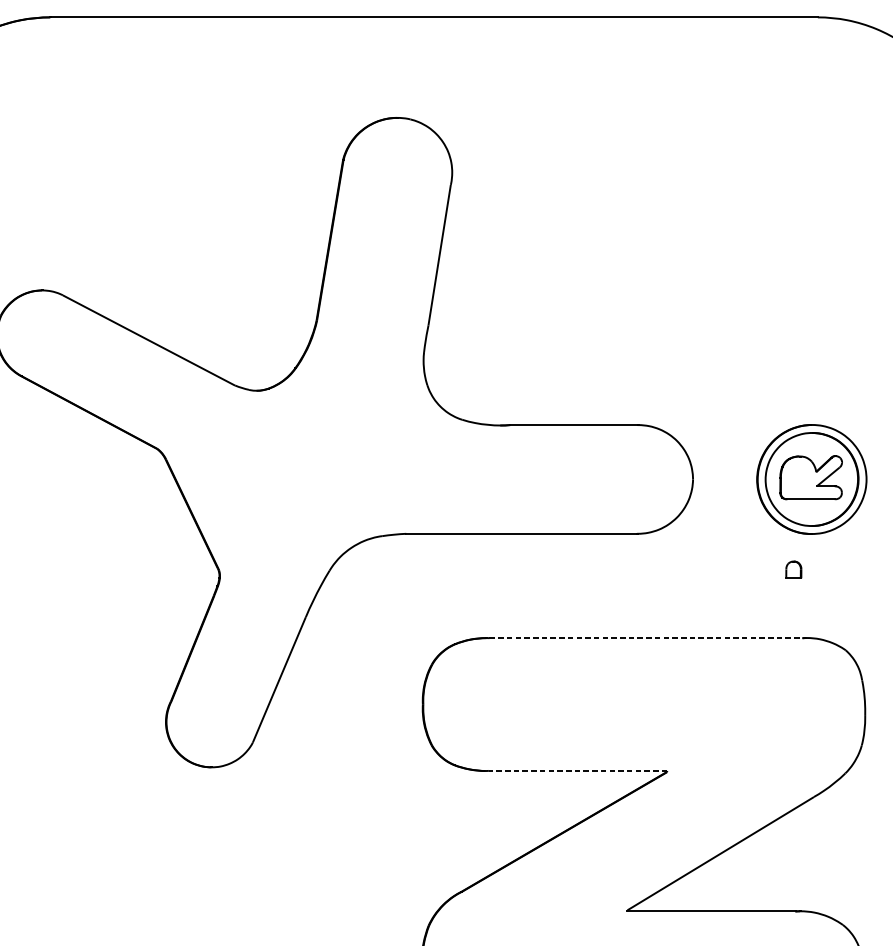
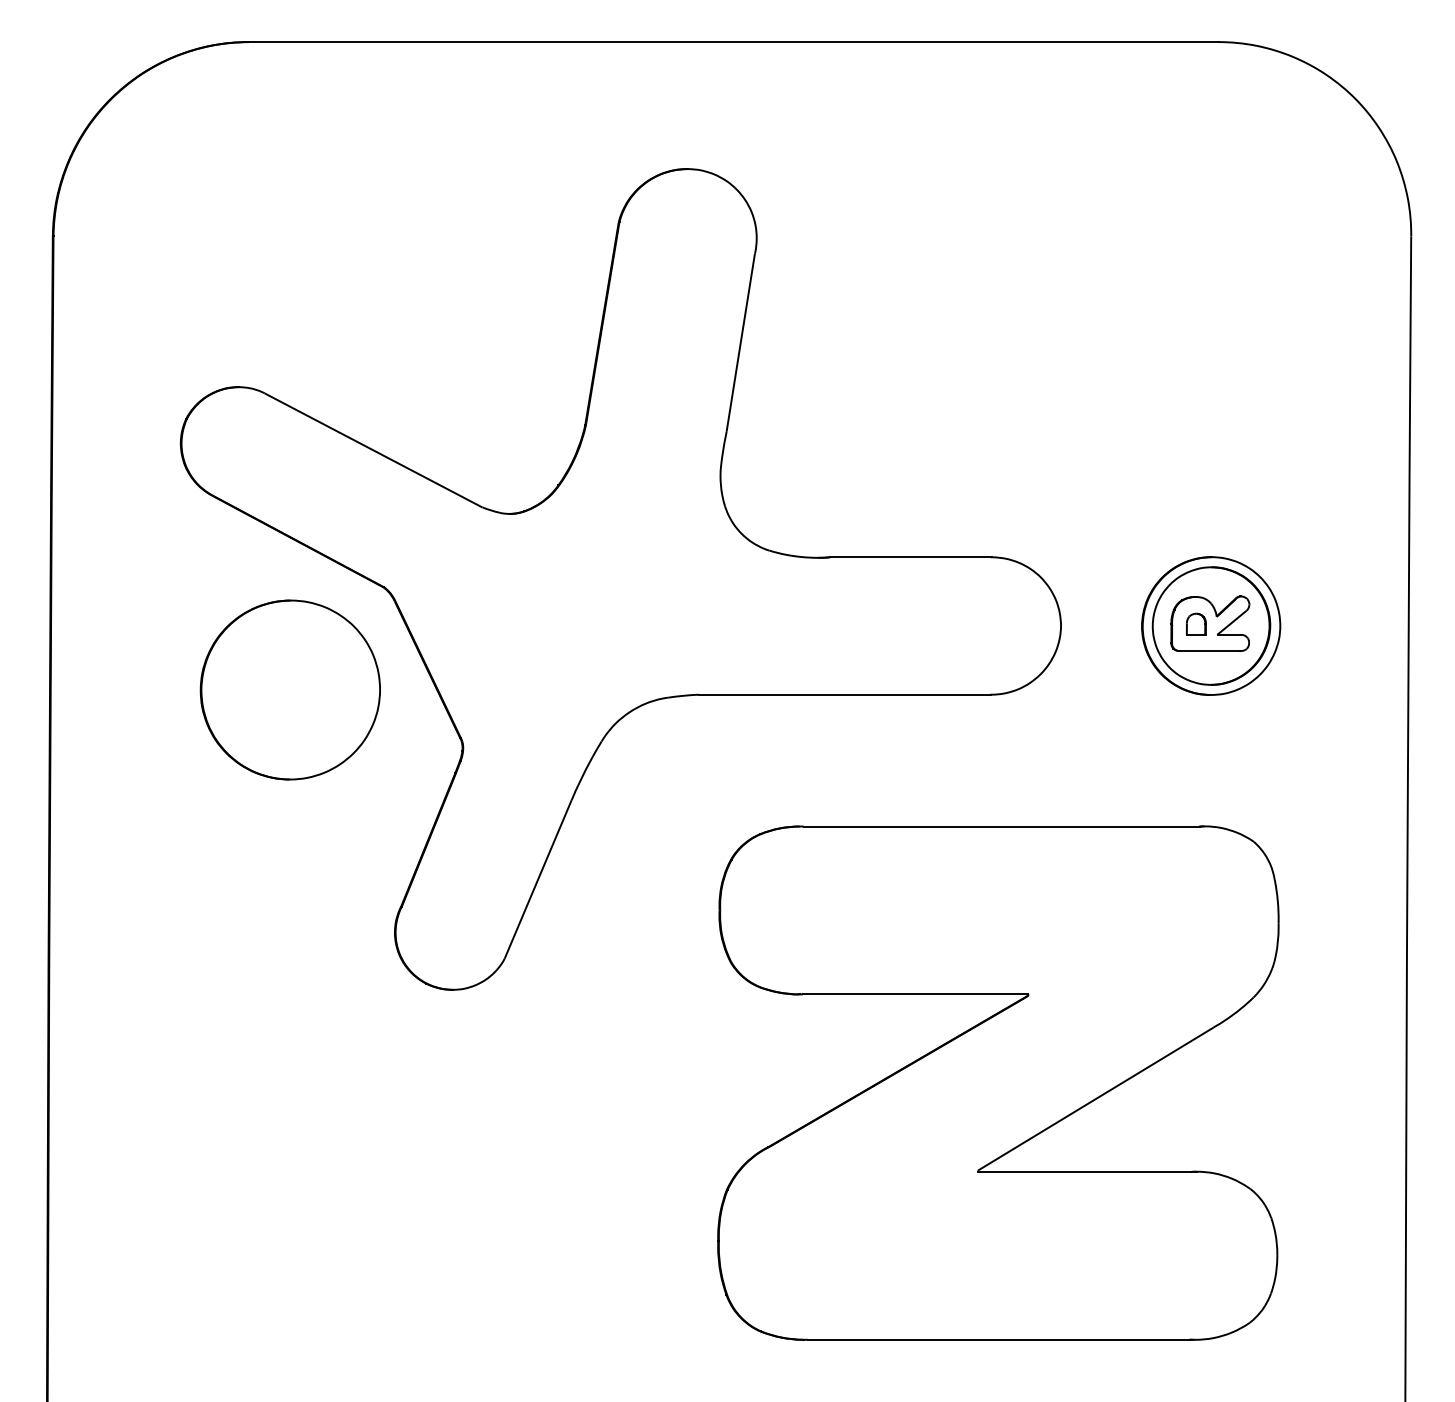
part: (82, 529) -> (289, 689), added
part: (793, 569) -> (1196, 623), moved
line: (645, 638) -> (1001, 826), dashed -> solid
line: (577, 771) -> (915, 994), dashed -> solid

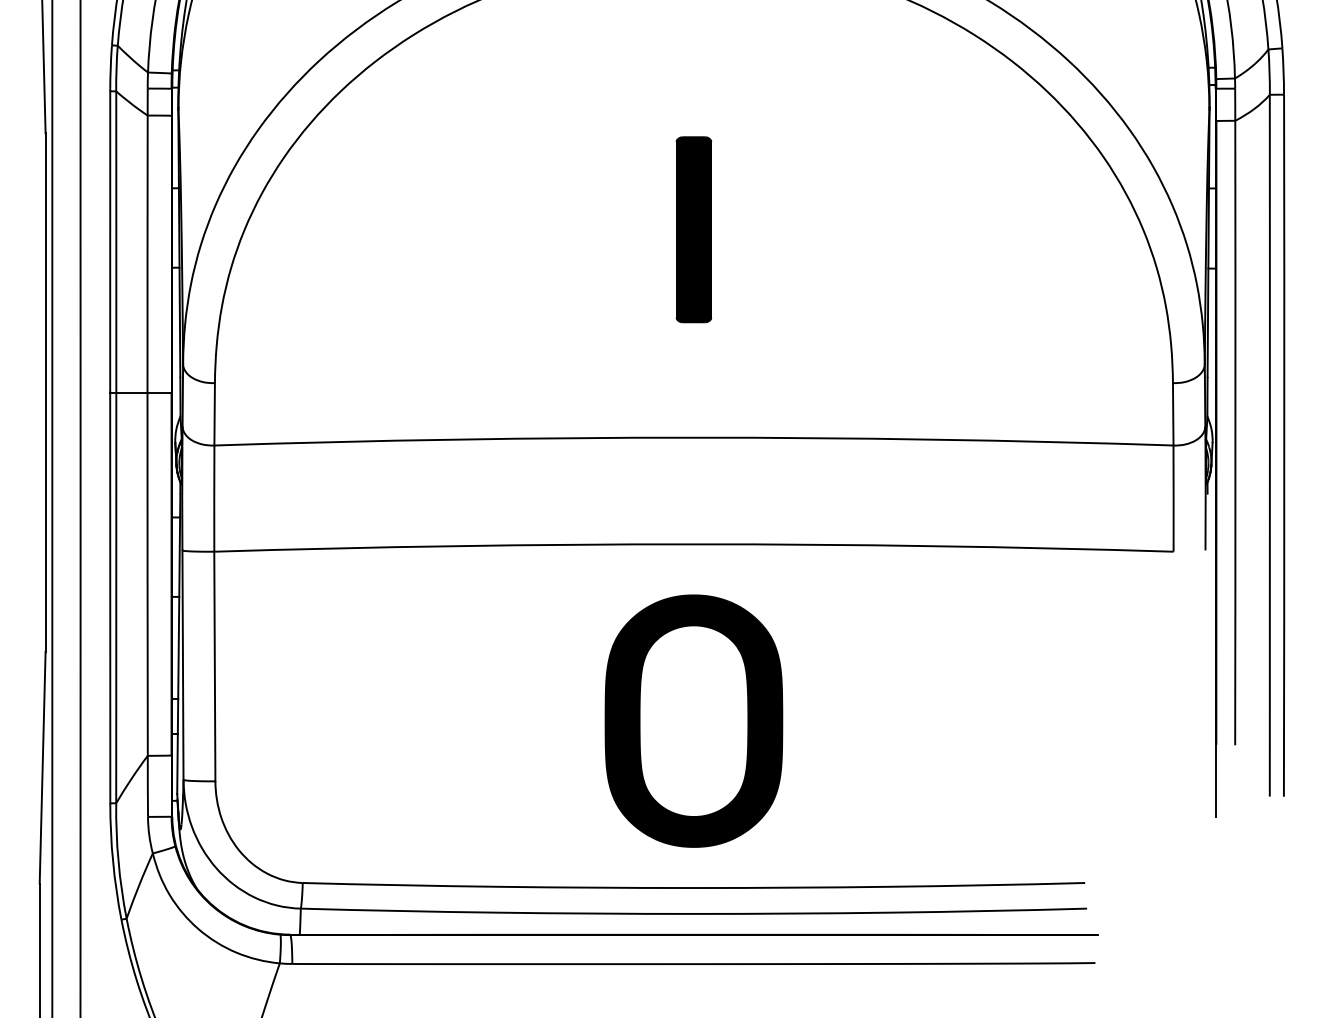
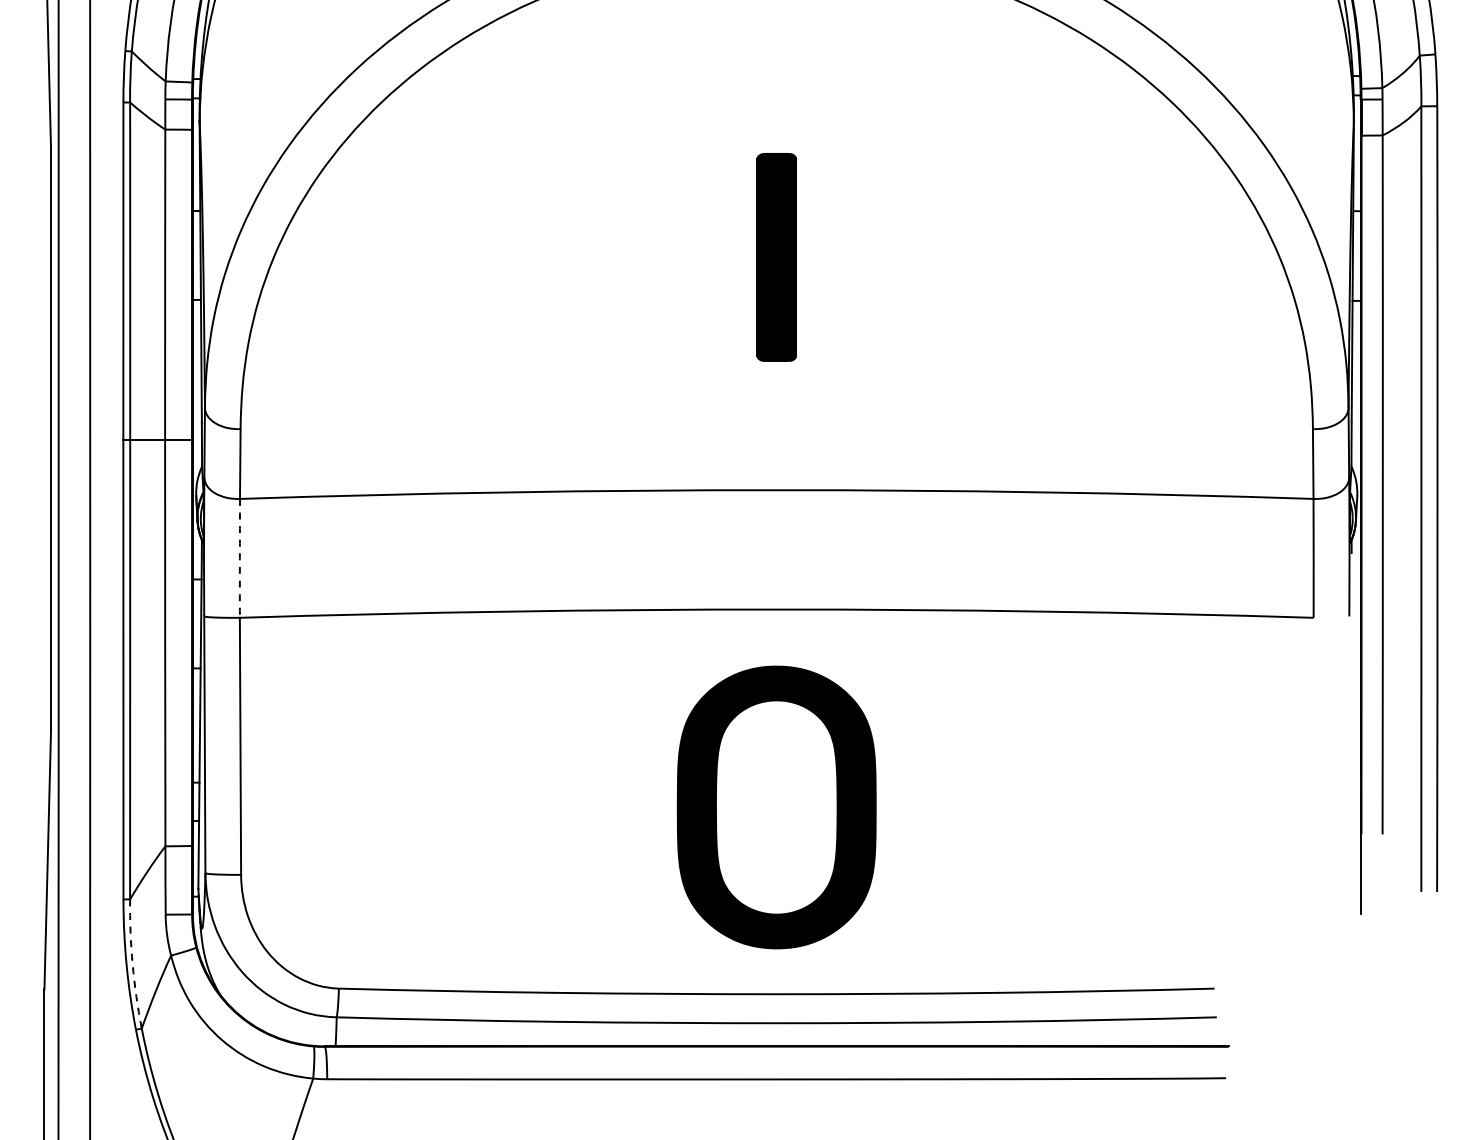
arc: (213, 498) -> (239, 558), solid -> dashed
arc: (118, 861) -> (132, 964), solid -> dashed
====================
▶ **What is being asked**
Will you repeat the material above, but only from the line containing "line: (577, 771)" through its last line, exactly and without the pictures?

▶ **Problem solution**
line: (577, 771) -> (915, 994), dashed -> solid

arc: (213, 498) -> (239, 558), solid -> dashed
arc: (118, 861) -> (132, 964), solid -> dashed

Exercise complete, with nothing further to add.